The Centers for Disease Control and Prevention (CDC), and the Foundation for Women’s Cancer, understand the importance of bringing awareness to all gynecologic cancers and encouraging women to pay attention to their bodies.
Gynecologic cancer is any cancer that starts in a woman’s reproductive organs. It can begin in different places within a woman’s pelvis, which is the area below the stomach and in between the hip bones. The five main types are:
•Cervical Cancer–begins in the cervix, which is the lower, narrow end of the uterus. (The uterus is also called the womb.) Of all the gynecologic cancers, only cervical cancer has a screening test—the Pap test—that can find this cancer early, when treatment works best. The Pap test also helps prevent cervical cancer by finding precancers, cell changes on the cervix that might become cervical cancer if they are not treated appropriately.

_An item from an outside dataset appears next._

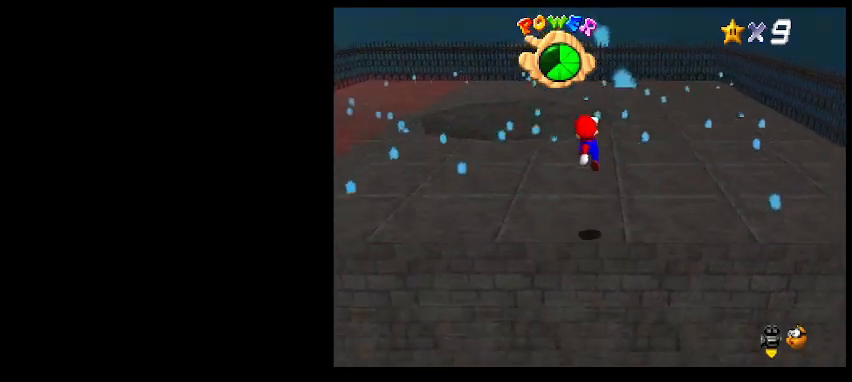
Gameplay with keyboard; each line is a JSON object with the keys held at the frame after it. "events" lists presses ("down") and releases ("up") of "a", "c", "d", "delete", "down", "end", "home", "left", "page_down", "return", "right", "s", "shift_l", "shift_r", "up", "w", "x" and "z" between this image and that frame as [ms after this image, input, new state], when the widget could be followed in between. No other keys are recorded. Mouse input is not recorded.
{"keys": [], "events": [[67, "left", "down"], [233, "down", "up"], [233, "left", "up"]]}
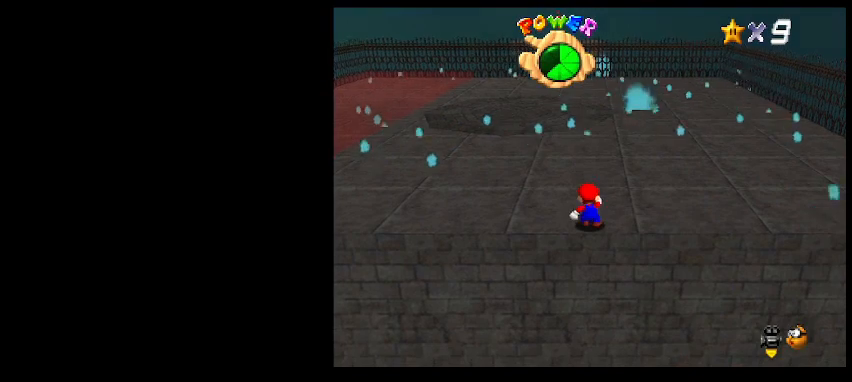
{"keys": [], "events": []}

•Ovarian cancer–begins in the ovaries, which are located on each side of the uterus.
•Uterine cancer–begins in the uterus, the pear-shaped organ in a woman’s pelvis where the baby grows when she is pregnant.
•Vaginal cancer–begins in the vagina, which is the hollow, tube-like channel between the bottom of the uterus and the outside of the body.
•Vulvar cancer–begins in the vulva, the outer part of the female genital organs.
Each gynecologic cancer is unique, with different signs and symptoms. We urge you to pay attention to your body and know what is normal for you. If you notice anything unusual and it goes on for two weeks or longer, make an appointment with your gynecologist.
Here are some of the symptoms of a gynecologic cancer:
- Pelvic pain or pressure that doesn’t go away, and you don’t know why.
- Feeling too full, too fast, even when you eat just a little.
- Unusual vaginal bleeding, like having longer or heavier periods than what’s normal for you, or bleeding after you’ve gone through menopause.
Like most cancers, when gynecologic cancers are found early, treatment is most effective. All women are at risk for gynecologic cancers, and risk increases with age.